Amarillo, Texas, USA

During the mid-1920s, privately owned tourist courts began replacing publicly supported camps as an alternative to downtown hotels. Amarillo had a profusion of courts. Many owners built on the city’s edge where land was cheaper and building and operating costs lower. This enabled proprietors to keep room rates low and intercept travelers before they reached the downtown hotels.

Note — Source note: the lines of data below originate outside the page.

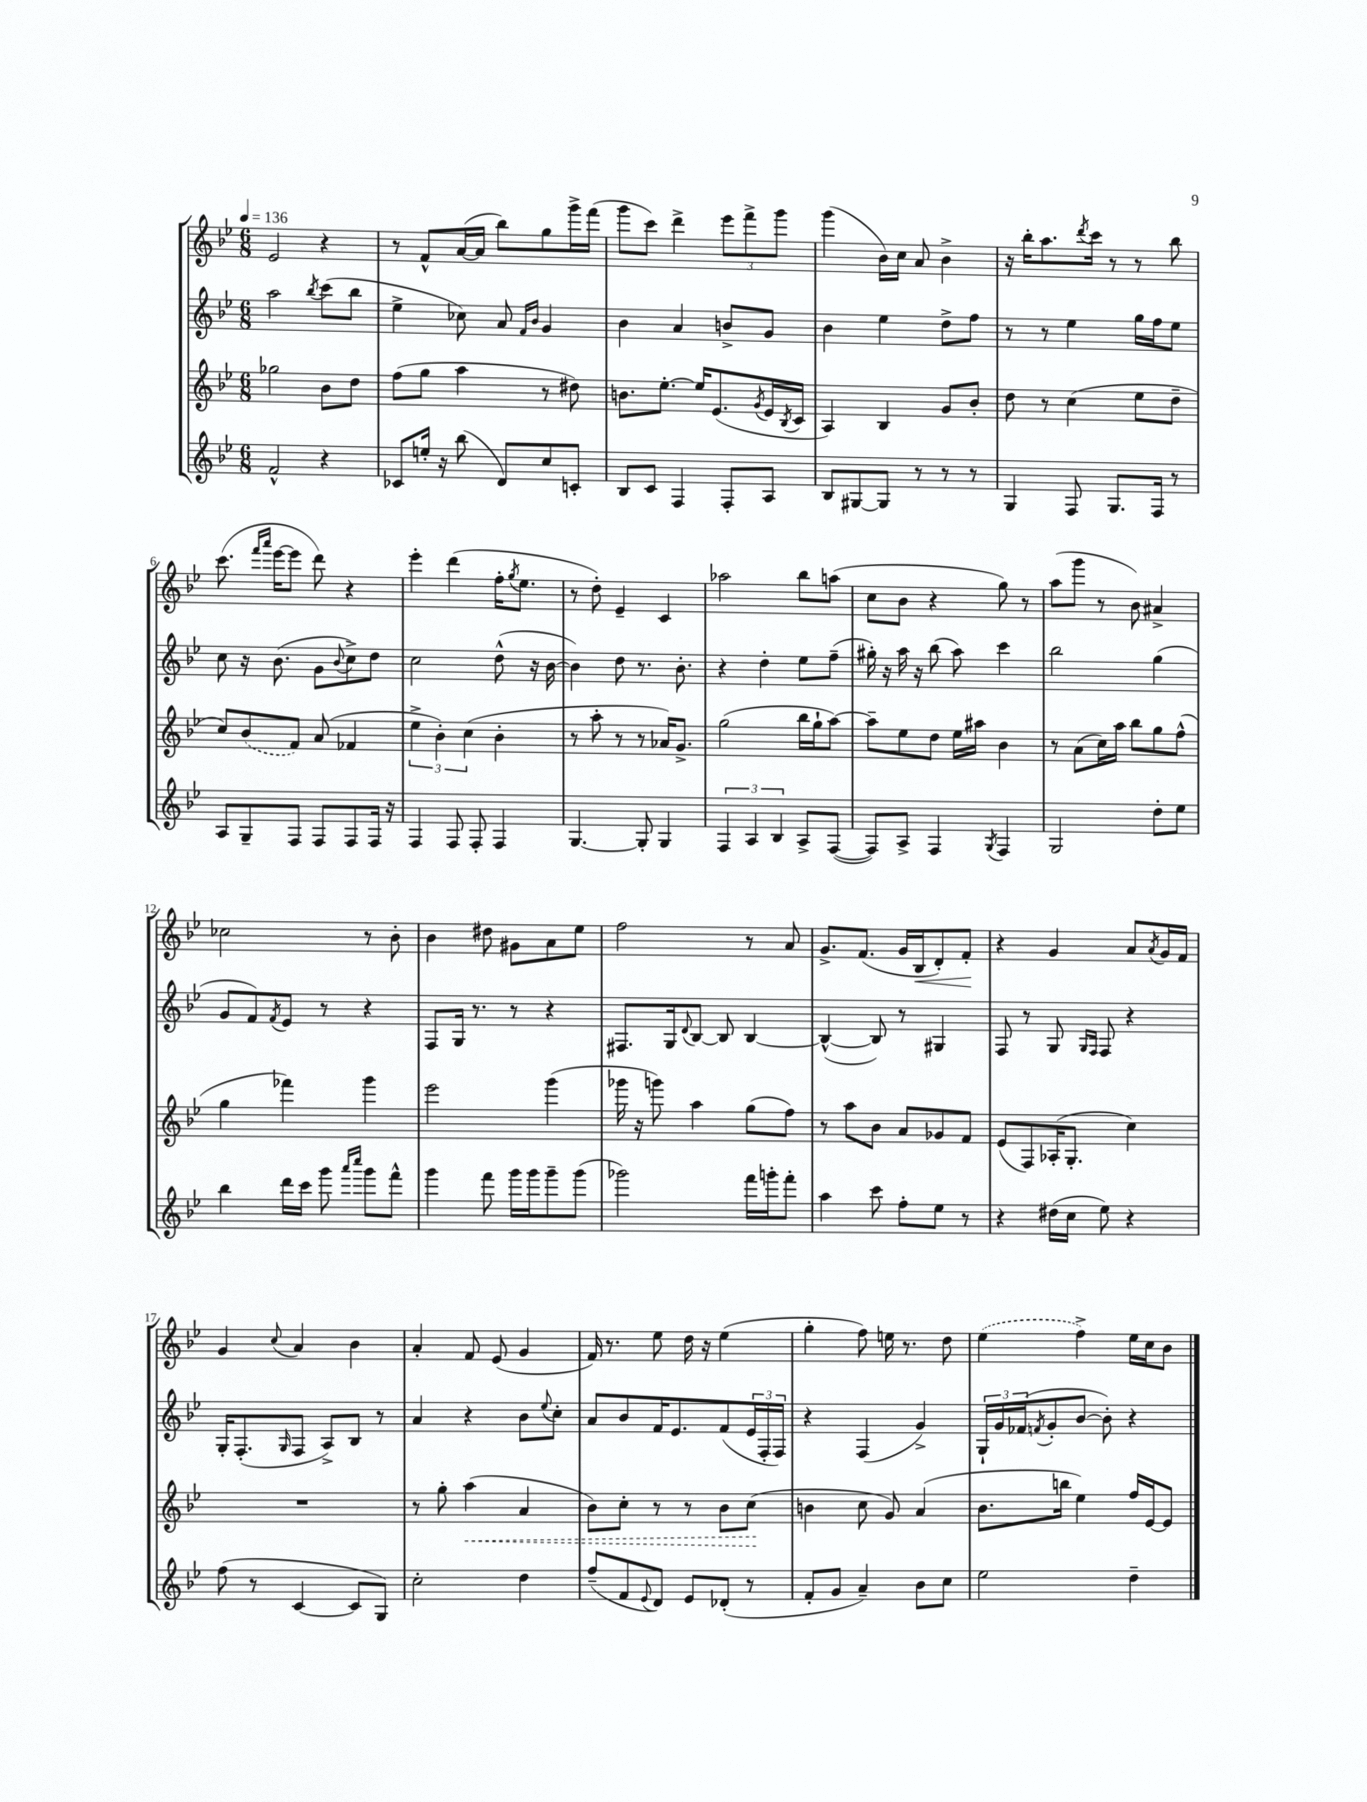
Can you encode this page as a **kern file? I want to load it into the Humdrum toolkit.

**kern	**kern	**kern	**kern
*staff4	*staff3	*staff2	*staff1
*clefG2	*clefG2	*clefG2	*clefG2
*k[b-e-]	*k[b-e-]	*k[b-e-]	*k[b-e-]
*M6/8	*M6/8	*M6/8	*M6/8
*MM136	*MM136	*MM136	*MM136
2f^^	2gg-	2aa	2e-
.	.	8qbb-	.
4r	8b-	(8ccc	4r
.	8dd	8bb-	.
=	=	=	=
8c-	(8ff	4ee-^	8r
16ee'	8gg	.	8f^^
16r	.	.	.
(8bb-	4aa	8cc-)	([16a
.	.	.	16a]
8d)	.	8a	8bb-)
.	.	16qqf	.
.	.	16qqb-	.
8cc	8r	4g	8gg
8c'	8dd#)	.	16ggg^
.	.	.	(16fff
=	=	=	=
8B-	8.b	4b-	8ggg
8c	.	.	8ccc)
.	[8.ee-'	.	.
4F	.	4a	4ddd^
.	16ee-]	.	.
.	(8.e-	.	.
8F'	.	8b^	12eee-
.	.	.	12fff^
.	8qg	.	.
8A	16e-	8g	.
.	.	.	12ggg
.	8qB-	.	.
.	16c	.	.
=	=	=	=
8B-	4A)	4b-	(4ggg
[8G#	.	.	.
8G#]	4B-	4ee-	16b-)
.	.	.	16cc
8r	.	.	8a
8r	8g	8dd^	4b-^
8r	8b-'	8ff	.
=	=	=	=
4G	8dd	8r	16r
.	.	.	16bb-'
.	8r	8r	8.aa
8F	(4cc	4ee-	.
.	.	.	8qddd
.	.	.	16ccc
8.G	.	.	8r
.	8ee-	16gg	8r
16F	.	16ff	.
8r	8dd~	8ee-	8bb-
=	=	=	=
8A	8cc)	8cc	(8.ccc
8G~	(8b-	16r	.
.	.	.	16qqfff
.	.	.	16qqaaa
.	.	(8.b-	[16eee-
8F	8f)	.	8eee-]
8F	(8a	8g	8ddd)
.	.	8qqb-	.
8F	4f-	8cc^)	4r
16F	.	8dd	.
16r	.	.	.
=	=	=	=
4F	6ee-^	2cc	4eee-'
.	6b-')	.	.
8F	.	.	(4ddd
.	(6cc	.	.
8F'	.	.	.
4F	4b-'	(8dd^^	16ff'
.	.	.	8qgg
.	.	.	8.ee-
.	.	16r	.
.	.	[16b-	.
=	=	=	=
[4.G	8r	4b-])	8r
.	8aa'	.	8dd')
.	8r	8dd	4e-~
8G']	8r	8.r	.
4G	16a-)	.	4c
.	8.g^	8.b-'	.
=	=	=	=
6F	(2gg	4r	2aa-
6A	.	.	.
.	.	4dd'	.
6B-	.	.	.
8A^	16bb-	8ee-	8bb-
.	16gg`	.	.
([8F	[8aa)	(8ff~	(8aa
=	=	=	=
8F])	8aa~]	16gg#')	8cc
.	.	16r	.
8A^	8ee-	16aa	8b-
.	.	16r	.
4F	8dd	(8bb-	4r
.	16ee-	8aa)	.
.	16aa#	.	.
8qG	.	.	.
4F	4b-	4ccc	8gg)
.	.	.	8r
=	=	=	=
2G	8r	2bb-	(8aa
.	(8a	.	8ggg
.	16cc)	.	8r
.	16aa	.	.
.	8bb-	.	8b-)
8dd'	8gg	(4gg	4a#^
8ee-	(8ff^^	.	.
=	=	=	=
4bb-	4gg	8g	2cc-
.	.	8f)	.
.	.	8qf	.
16ddd	4fff-)	8e-	.
16ccc	.	.	.
8ggg	.	8r	.
16qqaaa	.	.	.
16qqcccc	.	.	.
8ggg	4ggg	4r	8r
8fff^^	.	.	8b-'
=	=	=	=
4ggg	2eee-	8F	4b-
.	.	16G	.
.	.	8.r	.
8fff	.	.	8dd#
16ggg	.	8r	8g#
16ggg	.	.	.
8ggg~	(4ggg	4r	8a
(8ggg	.	.	8ee-
=	=	=	=
2ggg-)	16ggg-	8.F#	2ff
.	16r	.	.
.	8ggg)	.	.
.	.	16G	.
.	.	8qqd	.
.	4aa	[8B-	.
.	.	8B-]	.
16fff	(8gg	[4B-	8r
16ggg'	.	.	.
8fff'	8ff)	.	8a
=	=	=	=
4aa	8r	(4B-^^_	8.g^
.	8aa	.	.
.	.	.	(8.f
8ccc	8b-	8B-])	.
8ff'	8a	8r	16g
.	.	.	16B-
8ee-	8g-	4G#	8d')
8r	8f	.	8f'
=	=	=	=
4r	(8e-	8F	4r
.	8F)	8r	.
(16dd#	(16A-'	8G	4g
16cc	8.G'	.	.
.	.	16qqG	.
.	.	16qqF	.
8ee-)	.	8F	.
4r	4cc)	4r	8a
.	.	.	8qa
.	.	.	16g
.	.	.	16f
=	=	=	=
(8ff	2.r	16G'	4g
.	.	(8.F'	.
8r	.	.	.
.	.	16qqG	8qqcc
[4c	.	8F	4a
.	.	8A^)	.
8c]	.	8B-	4b-
8G)	.	8r	.
=	=	=	=
2cc'	8r	4a	4a'
.	8gg'	.	.
.	(4aa	4r	8f
.	.	.	(8e-
4dd	4a	8b-	4g
.	.	8qqee-	.
.	.	8cc'	.
=	=	=	=
(8ff~	8b-)	8a	16f)
.	.	.	8.r
8f	8cc'	8b-	.
8qqe-	.	.	.
8d)	8r	16f	8ee-
.	.	8.e-	.
8e-	8r	.	16dd
.	.	.	16r
(8d-'	8b-	(8f	(4ee-
8r	(8cc	24e-	.
.	.	24F'	.
.	.	24F)	.
=	=	=	=
8f'	4b	4r	4gg'
8g	.	.	.
4a~)	8cc	(4F	8ff)
.	8g)	.	16ee
.	.	.	8.r
8b-	(4a	4g^)	.
8cc	.	.	8dd
=	=	=	=
2ee-	8.b-	24G`	(4ee-
.	.	24g	.
.	.	(24f-	.
.	.	8qf	.
.	.	8g'	.
.	16bb	.	.
.	4ee-)	[8b-	4ff^)
.	.	8b-'])	.
4dd~	16ff	4r	16ee-
.	[16e-	.	16cc
.	8e-]	.	8b-
==	==	==	==
*-	*-	*-	*-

Amarillo is the only major city traversed by Texas’s 177-mile section of Route 66 through seven long, flat, Panhandle counties.  The city evolved into an oasis along the highway.  From the 1920s to the 1950s, local entrepreneurs opened gas stations, cafes, and tourist courts to serve travelers along Route 66, including the Ranchotel in 1940.  The Ranchotel is among the best preserved of Amarillo’s Route 66 tourist facilities. When Americans first began long-distance automotive travel, they typically stayed in hotels or camped beside the road.  Partly out of civic pride and partly from a sense of self protection, towns began furnishing free campgrounds with water, cooking, and bathing facilities.  In response to Amarillo’s popularity with travelers, the city constructed the Amarillo City Tourist Camp in June of 1924.  Located on Fifth Avenue, between Travis and Bowie Streets, the publicly supported camp was about nine blocks from the later Ranchotel.